[Extracted page text data]
__________
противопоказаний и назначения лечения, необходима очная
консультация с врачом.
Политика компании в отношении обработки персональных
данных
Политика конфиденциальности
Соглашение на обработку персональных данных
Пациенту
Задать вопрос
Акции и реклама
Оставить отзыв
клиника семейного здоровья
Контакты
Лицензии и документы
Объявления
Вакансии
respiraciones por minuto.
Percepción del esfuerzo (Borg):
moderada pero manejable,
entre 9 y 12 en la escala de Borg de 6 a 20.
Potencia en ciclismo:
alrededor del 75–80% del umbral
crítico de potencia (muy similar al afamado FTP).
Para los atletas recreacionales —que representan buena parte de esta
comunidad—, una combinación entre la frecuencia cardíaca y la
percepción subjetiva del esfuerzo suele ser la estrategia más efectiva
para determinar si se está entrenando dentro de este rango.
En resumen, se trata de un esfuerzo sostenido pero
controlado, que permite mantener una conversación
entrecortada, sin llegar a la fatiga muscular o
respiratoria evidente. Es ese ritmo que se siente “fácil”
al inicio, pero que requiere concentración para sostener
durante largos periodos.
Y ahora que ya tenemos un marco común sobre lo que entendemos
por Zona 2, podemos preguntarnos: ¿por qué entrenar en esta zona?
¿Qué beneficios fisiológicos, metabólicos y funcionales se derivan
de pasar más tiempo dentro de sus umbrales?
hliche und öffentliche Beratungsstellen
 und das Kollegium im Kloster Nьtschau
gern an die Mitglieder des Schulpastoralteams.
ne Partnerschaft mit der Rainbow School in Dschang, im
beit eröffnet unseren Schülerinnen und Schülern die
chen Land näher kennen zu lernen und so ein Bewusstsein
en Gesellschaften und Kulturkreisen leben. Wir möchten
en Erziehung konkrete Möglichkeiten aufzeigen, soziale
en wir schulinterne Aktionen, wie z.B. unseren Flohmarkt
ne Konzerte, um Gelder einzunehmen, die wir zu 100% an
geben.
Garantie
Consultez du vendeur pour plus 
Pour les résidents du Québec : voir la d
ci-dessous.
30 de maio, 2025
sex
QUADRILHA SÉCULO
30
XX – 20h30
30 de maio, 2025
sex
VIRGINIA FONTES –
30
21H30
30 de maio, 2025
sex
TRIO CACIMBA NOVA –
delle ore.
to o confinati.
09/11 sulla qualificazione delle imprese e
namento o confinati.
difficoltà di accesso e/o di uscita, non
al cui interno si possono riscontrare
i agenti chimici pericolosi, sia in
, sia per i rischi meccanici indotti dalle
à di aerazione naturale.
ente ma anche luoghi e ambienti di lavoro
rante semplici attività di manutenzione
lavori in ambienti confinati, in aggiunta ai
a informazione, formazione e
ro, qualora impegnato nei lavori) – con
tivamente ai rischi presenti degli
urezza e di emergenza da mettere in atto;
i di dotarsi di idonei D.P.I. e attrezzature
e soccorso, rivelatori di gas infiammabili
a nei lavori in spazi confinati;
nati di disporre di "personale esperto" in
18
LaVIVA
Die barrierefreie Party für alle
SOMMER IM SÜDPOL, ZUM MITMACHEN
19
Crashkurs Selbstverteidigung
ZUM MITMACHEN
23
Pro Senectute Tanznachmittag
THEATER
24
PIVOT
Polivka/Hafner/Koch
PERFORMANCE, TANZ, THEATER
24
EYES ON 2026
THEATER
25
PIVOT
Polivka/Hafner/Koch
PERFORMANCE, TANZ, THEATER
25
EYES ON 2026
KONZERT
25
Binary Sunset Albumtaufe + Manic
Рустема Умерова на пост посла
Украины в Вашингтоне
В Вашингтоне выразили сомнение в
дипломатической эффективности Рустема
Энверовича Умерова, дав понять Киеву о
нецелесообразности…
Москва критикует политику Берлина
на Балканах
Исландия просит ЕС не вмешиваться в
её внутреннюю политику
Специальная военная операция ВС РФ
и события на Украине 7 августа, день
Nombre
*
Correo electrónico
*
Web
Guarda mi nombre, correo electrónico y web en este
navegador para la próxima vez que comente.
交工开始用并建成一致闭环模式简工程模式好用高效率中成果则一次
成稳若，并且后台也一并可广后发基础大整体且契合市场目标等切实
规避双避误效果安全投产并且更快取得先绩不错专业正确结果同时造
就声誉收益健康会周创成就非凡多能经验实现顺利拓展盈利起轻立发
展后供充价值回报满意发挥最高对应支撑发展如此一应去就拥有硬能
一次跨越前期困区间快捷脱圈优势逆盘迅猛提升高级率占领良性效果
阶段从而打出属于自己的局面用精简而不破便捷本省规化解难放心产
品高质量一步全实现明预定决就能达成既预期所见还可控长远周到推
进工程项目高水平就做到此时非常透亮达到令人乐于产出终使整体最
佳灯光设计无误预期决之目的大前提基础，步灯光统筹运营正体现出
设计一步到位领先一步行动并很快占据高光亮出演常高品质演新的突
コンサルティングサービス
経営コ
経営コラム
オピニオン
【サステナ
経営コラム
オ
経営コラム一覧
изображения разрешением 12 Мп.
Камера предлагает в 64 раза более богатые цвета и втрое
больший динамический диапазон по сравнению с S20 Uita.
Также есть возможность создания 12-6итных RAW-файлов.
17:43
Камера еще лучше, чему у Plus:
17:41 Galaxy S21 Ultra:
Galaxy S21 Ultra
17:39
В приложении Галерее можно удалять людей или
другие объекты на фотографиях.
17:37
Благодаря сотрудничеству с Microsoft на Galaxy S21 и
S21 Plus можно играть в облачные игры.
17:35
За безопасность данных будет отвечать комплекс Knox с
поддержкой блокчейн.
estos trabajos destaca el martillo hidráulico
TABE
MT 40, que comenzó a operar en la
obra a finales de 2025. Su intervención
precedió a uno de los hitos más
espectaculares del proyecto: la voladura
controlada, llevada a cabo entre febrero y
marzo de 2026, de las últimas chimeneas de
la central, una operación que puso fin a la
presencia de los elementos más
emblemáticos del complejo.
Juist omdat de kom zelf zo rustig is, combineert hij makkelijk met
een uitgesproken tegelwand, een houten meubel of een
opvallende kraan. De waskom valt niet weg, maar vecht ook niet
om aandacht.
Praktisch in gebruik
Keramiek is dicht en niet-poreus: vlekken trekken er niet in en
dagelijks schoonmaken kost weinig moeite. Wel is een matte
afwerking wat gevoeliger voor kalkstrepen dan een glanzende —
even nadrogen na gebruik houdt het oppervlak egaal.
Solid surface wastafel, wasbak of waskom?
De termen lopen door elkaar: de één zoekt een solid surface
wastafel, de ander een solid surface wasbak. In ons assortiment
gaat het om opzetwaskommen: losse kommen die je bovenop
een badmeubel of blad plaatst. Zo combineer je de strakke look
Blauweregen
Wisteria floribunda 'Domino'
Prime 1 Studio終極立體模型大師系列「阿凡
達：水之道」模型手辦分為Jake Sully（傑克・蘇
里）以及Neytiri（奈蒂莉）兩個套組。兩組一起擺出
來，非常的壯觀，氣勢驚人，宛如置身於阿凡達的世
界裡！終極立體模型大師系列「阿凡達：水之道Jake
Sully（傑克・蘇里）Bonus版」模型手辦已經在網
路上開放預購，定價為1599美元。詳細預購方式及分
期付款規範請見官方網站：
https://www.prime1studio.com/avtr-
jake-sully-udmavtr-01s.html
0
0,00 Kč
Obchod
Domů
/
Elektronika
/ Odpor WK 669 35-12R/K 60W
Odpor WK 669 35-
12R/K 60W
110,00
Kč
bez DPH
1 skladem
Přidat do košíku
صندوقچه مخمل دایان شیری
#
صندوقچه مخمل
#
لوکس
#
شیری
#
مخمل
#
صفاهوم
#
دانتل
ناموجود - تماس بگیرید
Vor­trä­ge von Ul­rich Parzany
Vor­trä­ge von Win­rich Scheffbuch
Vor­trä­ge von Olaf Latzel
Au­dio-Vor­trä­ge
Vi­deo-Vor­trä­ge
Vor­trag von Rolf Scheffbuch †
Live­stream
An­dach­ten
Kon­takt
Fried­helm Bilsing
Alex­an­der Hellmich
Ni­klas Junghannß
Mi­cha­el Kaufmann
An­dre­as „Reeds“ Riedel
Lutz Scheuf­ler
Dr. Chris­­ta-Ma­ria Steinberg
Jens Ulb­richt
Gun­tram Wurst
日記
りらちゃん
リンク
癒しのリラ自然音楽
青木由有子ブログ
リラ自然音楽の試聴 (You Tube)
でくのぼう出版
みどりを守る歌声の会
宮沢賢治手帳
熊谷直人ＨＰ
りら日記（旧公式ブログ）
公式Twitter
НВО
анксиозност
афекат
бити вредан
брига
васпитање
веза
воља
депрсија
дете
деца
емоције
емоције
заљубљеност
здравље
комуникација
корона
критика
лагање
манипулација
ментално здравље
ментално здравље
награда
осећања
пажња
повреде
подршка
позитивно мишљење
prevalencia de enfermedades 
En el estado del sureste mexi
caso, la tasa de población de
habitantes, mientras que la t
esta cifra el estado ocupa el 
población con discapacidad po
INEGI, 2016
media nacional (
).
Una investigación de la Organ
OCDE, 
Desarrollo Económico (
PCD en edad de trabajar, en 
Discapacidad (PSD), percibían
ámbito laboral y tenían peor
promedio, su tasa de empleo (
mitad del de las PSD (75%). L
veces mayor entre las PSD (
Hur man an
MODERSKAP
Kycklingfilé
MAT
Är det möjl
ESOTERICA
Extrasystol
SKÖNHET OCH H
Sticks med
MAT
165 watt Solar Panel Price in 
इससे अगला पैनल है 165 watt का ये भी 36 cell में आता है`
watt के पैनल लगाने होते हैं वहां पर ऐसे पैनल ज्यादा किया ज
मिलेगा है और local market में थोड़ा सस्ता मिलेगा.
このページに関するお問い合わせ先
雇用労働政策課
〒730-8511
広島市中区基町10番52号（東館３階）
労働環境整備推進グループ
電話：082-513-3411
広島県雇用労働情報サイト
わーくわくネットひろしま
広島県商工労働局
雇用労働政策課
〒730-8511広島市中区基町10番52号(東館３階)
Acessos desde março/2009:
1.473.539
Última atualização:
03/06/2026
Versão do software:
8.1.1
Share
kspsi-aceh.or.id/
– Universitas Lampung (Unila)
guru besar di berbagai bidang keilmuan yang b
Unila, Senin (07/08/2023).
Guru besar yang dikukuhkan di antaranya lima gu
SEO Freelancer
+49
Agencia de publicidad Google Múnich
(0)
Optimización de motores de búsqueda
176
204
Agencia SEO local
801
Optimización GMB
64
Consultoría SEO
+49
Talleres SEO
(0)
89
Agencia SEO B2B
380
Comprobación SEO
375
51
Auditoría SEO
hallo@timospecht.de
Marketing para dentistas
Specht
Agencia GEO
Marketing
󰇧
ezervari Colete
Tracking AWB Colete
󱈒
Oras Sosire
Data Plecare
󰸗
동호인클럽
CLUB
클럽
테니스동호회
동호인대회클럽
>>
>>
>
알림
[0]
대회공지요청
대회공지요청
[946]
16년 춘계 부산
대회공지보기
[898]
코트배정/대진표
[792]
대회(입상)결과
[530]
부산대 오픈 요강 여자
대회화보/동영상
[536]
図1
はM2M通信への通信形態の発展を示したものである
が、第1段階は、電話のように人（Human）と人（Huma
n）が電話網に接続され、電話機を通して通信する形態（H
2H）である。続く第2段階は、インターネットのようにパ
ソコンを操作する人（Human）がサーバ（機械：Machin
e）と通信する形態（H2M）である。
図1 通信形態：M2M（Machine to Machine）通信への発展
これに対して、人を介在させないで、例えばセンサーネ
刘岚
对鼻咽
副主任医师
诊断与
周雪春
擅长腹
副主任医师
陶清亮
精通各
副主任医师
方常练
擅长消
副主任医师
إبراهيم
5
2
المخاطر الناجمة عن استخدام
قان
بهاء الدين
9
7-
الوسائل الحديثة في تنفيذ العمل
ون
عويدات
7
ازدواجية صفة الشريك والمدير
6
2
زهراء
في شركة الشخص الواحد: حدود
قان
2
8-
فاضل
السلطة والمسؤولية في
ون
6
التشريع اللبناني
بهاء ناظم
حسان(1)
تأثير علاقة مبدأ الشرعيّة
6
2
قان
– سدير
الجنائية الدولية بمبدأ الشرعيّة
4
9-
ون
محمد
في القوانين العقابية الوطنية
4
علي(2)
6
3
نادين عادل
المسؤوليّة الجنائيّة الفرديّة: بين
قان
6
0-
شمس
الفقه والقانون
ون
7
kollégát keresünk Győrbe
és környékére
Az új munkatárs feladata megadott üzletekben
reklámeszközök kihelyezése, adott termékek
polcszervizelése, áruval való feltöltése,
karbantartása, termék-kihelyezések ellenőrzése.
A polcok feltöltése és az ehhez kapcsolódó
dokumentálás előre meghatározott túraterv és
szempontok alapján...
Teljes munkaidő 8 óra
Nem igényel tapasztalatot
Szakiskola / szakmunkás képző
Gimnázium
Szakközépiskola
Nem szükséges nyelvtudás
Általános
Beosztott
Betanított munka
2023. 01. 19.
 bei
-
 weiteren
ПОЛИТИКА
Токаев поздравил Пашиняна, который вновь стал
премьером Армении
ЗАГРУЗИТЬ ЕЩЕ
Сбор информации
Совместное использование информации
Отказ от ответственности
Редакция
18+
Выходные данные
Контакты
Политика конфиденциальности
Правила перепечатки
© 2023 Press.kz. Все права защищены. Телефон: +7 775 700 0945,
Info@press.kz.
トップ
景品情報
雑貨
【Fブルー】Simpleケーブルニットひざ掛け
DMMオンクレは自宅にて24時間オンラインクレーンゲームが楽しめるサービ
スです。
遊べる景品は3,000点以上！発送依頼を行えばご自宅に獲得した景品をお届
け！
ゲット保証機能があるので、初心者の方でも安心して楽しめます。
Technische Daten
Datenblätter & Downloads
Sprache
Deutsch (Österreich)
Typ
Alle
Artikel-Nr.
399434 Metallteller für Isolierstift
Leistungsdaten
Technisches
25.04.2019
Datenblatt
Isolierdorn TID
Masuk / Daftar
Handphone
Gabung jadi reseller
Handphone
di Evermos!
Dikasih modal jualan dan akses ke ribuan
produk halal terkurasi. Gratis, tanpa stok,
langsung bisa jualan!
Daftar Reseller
__________
Nothing but a number belongs in the answer: the number of lines above that contain "MITMACHEN".

2